The Competitive Pickup and Delivery Orienteering Problem for Balancing Car-Sharing Systems



Competition between one-way car-sharing operators is currently increasing. Fleet relocation as a means to compensate demand imbalances constitutes a major cost factor in a business with low profit margins. Existing decision support models have so far ignored the aspect of a competitor when the fleet is rebalanced for better availability. We present mixed-integer linear programming formulations for a pickup and delivery orienteering problem under different business models with multiple (competing) operators. Structural solution properties, including existence of equilibria and bounds on losses as a result of competition, of the competitive pickup and delivery problem under the restrictions of unit-demand stations, homogeneous payoffs, and indifferent customers based on results for congestion games are derived. Two algorithms to find a Nash equilibrium for real-life instances are proposed. One can find equilibria in the most general case; the other can only be applied if the game can be represented as a congestion game, that is, under the restrictions of homogeneous payoffs, unit-demand stations, and indifferent customers. In a numerical study, we compare different business models for car-sharing operations, including a merger between operators and outsourcing relocation operations to a common service provider (coopetition).
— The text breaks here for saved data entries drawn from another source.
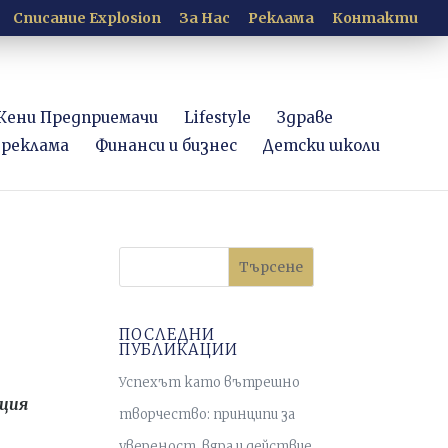
Списание Explosion
За Нас
Рекламa
Контакти
Жени Предприемачи
Lifestyle
Здраве
 реклама
Финанси и бизнес
Детски школи
Търсене
ПОСЛЕДНИ
ПУБЛИКАЦИИ
Успехът като вътрешно
иция
творчество: принципи за
увереност, вяра и действие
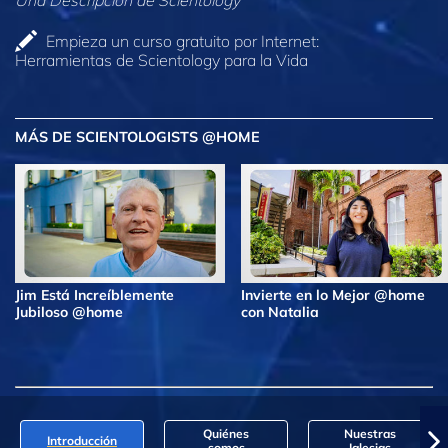
Empieza un curso gratuito por Internet:
Herramientas de Scientology para la Vida
MÁS DE SCIENTOLOGISTS @HOME
Jim Está Increíblemente
Invierte en lo Mejor @home
Jubiloso @home
con Natalia
Quiénes
Nuestras
Introducción
somos
Iglesias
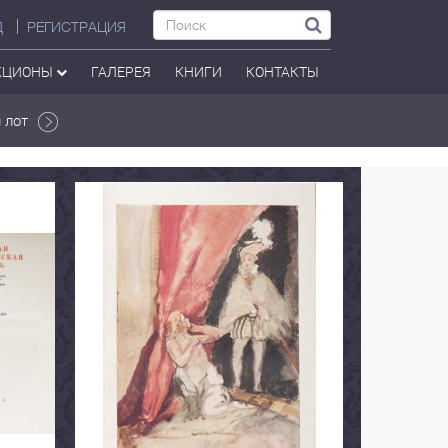
Д
РЕГИСТРАЦИЯ
КЦИОНЫ
ГАЛЕРЕЯ
КНИГИ
КОНТАКТЫ
 лот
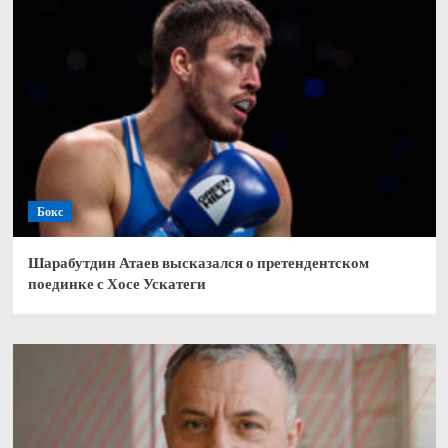
Бокс
Шарабутдин Атаев высказался о претендентском
поединке с Хосе Ускатеги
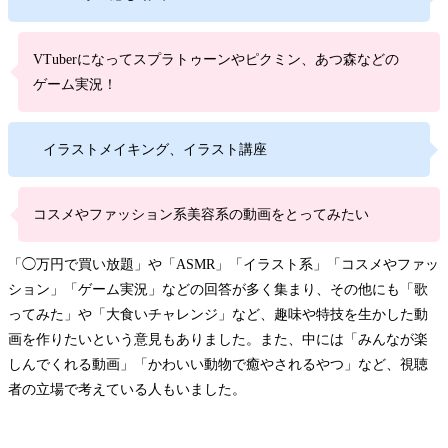
VTuberになってスプラトゥーンやピクミン、あつ森などの
ゲーム実況！
イラストメイキング、イラスト講座
コスメやファッション系美容系の動画をとってみたい
「◯万円で買い放題」や「ASMR」「イラスト系」「コスメやファッ
ション」「ゲーム実況」などの回答が多く集まり、その他にも「歌
ってみた」や「大食いチャレンジ」など、趣味や特技を生かした動
画を作りたいという意見もありました。また、中には「みんなが楽
しんでくれる動画」「かわいい動物で癒やされるやつ」など、視聴
者の立場で考えている人もいました。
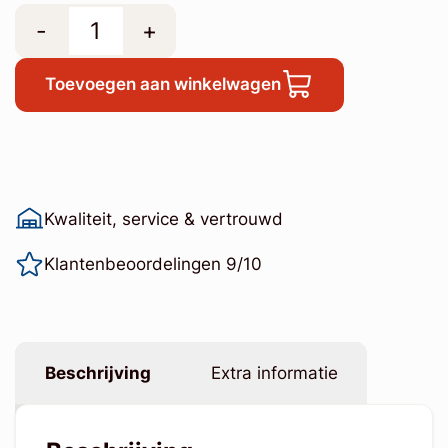
-
+
Toevoegen aan winkelwagen
Kwaliteit, service & vertrouwd
Klantenbeoordelingen 9/10
Beschrijving
Extra informatie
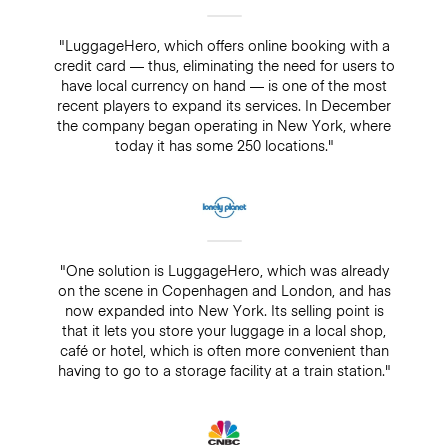
"LuggageHero, which offers online booking with a
credit card — thus, eliminating the need for users to
have local currency on hand — is one of the most
recent players to expand its services. In December
the company began operating in New York, where
today it has some 250 locations."
"One solution is LuggageHero, which was already
on the scene in Copenhagen and London, and has
now expanded into New York. Its selling point is
that it lets you store your luggage in a local shop,
café or hotel, which is often more convenient than
having to go to a storage facility at a train station."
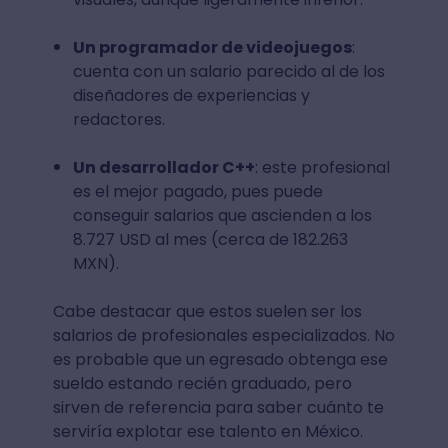
Un programador de videojuegos
:
cuenta con un salario parecido al de los
diseñadores de experiencias y
redactores.
Un desarrollador C++
: este profesional
es el mejor pagado, pues puede
conseguir salarios que ascienden a los
8.727 USD al mes (cerca de 182.263
MXN).
Cabe destacar que estos suelen ser los
salarios de profesionales especializados. No
es probable que un egresado obtenga ese
sueldo estando recién graduado, pero
sirven de referencia para saber cuánto te
serviría explotar ese talento en México.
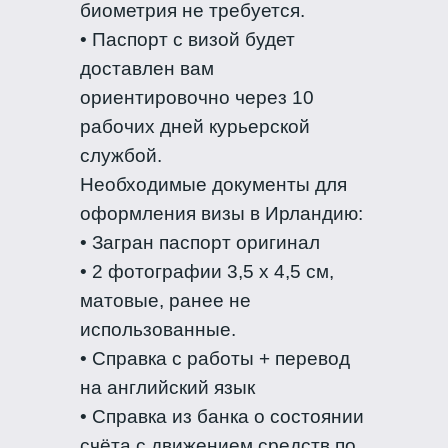
биометрия не требуется.
• Паспорт с визой будет
доставлен вам
ориентировочно через 10
рабочих дней курьерской
службой.
Необходимые документы для
оформления визы в Ирландию:
• Загран паспорт оригинал
• 2 фотографии 3,5 х 4,5 см,
матовые, ранее не
использованные.
• Справка с работы + перевод
на английский язык
• Справка из банка о состоянии
счёта c движением средств по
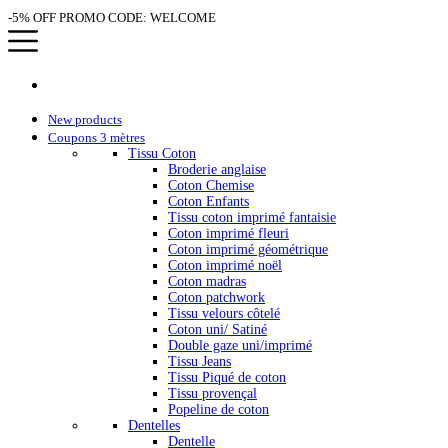
-5% OFF PROMO CODE: WELCOME
New products
Coupons 3 mètres
Tissu Coton
Broderie anglaise
Coton Chemise
Coton Enfants
Tissu coton imprimé fantaisie
Coton imprimé fleuri
Coton imprimé géométrique
Coton imprimé noël
Coton madras
Coton patchwork
Tissu velours côtelé
Coton uni/ Satiné
Double gaze uni/imprimé
Tissu Jeans
Tissu Piqué de coton
Tissu provençal
Popeline de coton
Dentelles
Dentelle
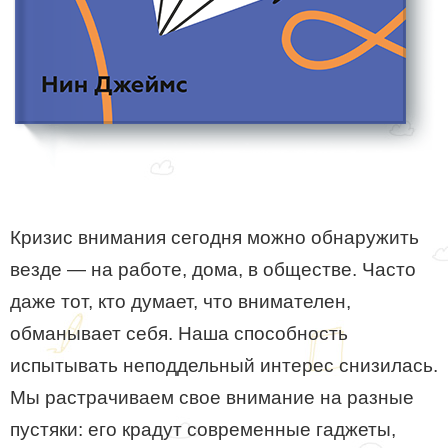
Кризис внимания сегодня можно обнаружить
везде — на работе, дома, в обществе. Часто
даже тот, кто думает, что внимателен,
обманывает себя. Наша способность
испытывать неподдельный интерес снизилась.
Мы растрачиваем свое внимание на разные
пустяки: его крадут современные гаджеты,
Gross profit improvements achieved by explicitly incorporating competitor decisions are substantial, and the presence of competition decreases gross profits for all operators (compared with a merger). Using a Munich, Germany, case study, we quantify the gross profit gains resulting from considering competition as approximately 35% (over assuming absence of competition) and 12% (over assuming that the competitor is omnipresence) and the losses because of the presence of competition to be approximately 10%. (Joint work with Stefan Minner, Diogo Pocas, Andreas S. Schulz.)

Lunch will be provided (vegetarian option included).